How to complete this task> What you write should be the line containing "(179, 844) none" followed by every line after it to the end of the listing, exactly as given, and nothing more.

Top of Given information

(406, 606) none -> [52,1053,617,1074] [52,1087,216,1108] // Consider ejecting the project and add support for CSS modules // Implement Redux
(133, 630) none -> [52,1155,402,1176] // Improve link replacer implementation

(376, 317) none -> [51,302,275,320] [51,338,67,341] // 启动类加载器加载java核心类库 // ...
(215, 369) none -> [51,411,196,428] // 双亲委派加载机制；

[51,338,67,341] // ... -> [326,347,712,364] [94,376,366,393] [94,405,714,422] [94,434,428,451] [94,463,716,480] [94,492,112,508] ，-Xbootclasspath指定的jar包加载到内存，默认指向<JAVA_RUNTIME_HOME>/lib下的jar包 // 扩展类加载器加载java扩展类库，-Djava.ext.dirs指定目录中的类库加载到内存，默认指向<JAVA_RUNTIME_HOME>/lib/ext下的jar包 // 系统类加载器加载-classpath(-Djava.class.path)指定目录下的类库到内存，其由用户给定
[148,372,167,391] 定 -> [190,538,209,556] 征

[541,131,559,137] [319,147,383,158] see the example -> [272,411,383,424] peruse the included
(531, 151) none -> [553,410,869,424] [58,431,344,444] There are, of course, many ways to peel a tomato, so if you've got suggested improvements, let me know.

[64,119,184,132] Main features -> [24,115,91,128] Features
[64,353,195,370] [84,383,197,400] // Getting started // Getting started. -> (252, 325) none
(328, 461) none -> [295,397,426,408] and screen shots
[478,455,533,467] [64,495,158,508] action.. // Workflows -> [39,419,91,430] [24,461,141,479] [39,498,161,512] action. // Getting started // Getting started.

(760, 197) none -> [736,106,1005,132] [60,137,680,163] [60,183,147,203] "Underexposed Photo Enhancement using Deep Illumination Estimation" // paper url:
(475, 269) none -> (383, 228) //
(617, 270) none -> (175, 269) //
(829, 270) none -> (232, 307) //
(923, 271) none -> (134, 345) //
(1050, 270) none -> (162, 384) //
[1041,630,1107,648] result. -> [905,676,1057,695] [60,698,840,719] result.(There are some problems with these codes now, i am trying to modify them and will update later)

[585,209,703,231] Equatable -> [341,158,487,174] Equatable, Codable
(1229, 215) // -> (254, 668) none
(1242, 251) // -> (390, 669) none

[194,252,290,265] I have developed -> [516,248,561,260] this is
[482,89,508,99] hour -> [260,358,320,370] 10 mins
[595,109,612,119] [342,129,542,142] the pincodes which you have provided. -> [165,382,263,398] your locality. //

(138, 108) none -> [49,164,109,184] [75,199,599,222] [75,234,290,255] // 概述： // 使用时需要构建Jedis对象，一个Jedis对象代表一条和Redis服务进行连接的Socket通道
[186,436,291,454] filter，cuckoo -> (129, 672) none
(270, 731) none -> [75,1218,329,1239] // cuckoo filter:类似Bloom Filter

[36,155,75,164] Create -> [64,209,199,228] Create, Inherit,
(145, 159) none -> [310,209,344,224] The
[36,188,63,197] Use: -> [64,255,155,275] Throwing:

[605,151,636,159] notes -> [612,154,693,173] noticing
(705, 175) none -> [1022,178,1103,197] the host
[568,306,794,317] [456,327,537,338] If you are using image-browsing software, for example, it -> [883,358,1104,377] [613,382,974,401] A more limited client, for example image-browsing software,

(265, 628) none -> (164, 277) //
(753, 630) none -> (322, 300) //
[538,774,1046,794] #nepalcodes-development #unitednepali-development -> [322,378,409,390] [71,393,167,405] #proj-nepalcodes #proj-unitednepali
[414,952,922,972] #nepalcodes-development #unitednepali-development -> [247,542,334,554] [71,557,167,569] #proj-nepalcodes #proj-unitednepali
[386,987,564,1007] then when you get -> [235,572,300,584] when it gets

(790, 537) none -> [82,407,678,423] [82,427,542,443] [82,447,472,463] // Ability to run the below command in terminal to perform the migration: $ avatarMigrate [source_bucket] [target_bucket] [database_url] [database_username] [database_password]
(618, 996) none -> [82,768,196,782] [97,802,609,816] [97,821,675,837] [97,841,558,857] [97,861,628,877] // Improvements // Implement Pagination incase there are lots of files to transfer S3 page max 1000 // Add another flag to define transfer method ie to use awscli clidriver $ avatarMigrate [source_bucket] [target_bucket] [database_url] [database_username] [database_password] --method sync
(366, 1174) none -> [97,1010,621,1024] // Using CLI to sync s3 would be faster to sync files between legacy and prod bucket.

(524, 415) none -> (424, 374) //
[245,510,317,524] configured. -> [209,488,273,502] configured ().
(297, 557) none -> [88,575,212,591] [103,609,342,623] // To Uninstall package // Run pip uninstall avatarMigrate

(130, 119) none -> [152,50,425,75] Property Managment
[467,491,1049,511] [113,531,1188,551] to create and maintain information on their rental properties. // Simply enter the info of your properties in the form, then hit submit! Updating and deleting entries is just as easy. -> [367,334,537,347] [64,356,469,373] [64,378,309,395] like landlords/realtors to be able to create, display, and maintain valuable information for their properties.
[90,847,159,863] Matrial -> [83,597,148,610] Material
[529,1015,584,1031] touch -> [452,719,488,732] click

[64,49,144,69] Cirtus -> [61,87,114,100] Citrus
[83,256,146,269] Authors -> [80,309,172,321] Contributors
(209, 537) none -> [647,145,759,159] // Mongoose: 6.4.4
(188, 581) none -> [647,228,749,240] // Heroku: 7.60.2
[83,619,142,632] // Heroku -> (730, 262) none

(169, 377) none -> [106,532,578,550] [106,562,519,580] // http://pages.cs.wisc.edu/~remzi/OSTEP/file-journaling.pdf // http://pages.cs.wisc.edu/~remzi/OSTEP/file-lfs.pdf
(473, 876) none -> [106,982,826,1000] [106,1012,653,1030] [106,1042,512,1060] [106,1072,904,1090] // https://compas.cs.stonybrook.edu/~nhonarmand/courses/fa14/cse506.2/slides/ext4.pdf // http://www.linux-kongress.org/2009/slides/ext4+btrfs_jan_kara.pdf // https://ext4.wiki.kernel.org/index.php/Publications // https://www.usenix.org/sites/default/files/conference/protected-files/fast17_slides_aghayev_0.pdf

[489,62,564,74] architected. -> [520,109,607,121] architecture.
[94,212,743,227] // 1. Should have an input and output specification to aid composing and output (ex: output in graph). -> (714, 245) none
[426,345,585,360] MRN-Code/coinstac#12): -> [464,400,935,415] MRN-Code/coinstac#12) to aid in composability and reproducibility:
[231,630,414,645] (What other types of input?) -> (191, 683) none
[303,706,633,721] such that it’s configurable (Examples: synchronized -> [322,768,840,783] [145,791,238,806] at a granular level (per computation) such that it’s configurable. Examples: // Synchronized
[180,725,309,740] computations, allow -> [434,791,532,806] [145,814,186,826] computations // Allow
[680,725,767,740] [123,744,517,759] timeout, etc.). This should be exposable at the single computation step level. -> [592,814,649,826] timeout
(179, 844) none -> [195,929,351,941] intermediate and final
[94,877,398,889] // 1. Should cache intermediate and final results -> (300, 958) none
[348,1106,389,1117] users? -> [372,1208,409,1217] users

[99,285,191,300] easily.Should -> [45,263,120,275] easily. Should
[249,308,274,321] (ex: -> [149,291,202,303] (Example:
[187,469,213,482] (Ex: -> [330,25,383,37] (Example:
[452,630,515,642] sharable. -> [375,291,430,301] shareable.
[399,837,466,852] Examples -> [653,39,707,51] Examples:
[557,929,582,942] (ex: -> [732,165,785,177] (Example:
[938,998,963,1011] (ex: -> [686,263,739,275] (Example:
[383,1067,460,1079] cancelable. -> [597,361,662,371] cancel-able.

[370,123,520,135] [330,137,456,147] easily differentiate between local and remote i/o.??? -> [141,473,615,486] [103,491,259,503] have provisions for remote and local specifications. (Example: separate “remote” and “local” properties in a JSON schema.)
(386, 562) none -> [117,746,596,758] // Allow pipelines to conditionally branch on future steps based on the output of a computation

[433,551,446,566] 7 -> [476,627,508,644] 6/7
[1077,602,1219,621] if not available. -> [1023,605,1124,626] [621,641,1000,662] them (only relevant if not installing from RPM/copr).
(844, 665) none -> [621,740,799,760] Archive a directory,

Bottom of Given information

Solution to this problem>
(179, 844) none -> [195,929,351,941] intermediate and final
[94,877,398,889] // 1. Should cache intermediate and final results -> (300, 958) none
[348,1106,389,1117] users? -> [372,1208,409,1217] users

[99,285,191,300] easily.Should -> [45,263,120,275] easily. Should
[249,308,274,321] (ex: -> [149,291,202,303] (Example:
[187,469,213,482] (Ex: -> [330,25,383,37] (Example:
[452,630,515,642] sharable. -> [375,291,430,301] shareable.
[399,837,466,852] Examples -> [653,39,707,51] Examples:
[557,929,582,942] (ex: -> [732,165,785,177] (Example:
[938,998,963,1011] (ex: -> [686,263,739,275] (Example:
[383,1067,460,1079] cancelable. -> [597,361,662,371] cancel-able.

[370,123,520,135] [330,137,456,147] easily differentiate between local and remote i/o.??? -> [141,473,615,486] [103,491,259,503] have provisions for remote and local specifications. (Example: separate “remote” and “local” properties in a JSON schema.)
(386, 562) none -> [117,746,596,758] // Allow pipelines to conditionally branch on future steps based on the output of a computation

[433,551,446,566] 7 -> [476,627,508,644] 6/7
[1077,602,1219,621] if not available. -> [1023,605,1124,626] [621,641,1000,662] them (only relevant if not installing from RPM/copr).
(844, 665) none -> [621,740,799,760] Archive a directory,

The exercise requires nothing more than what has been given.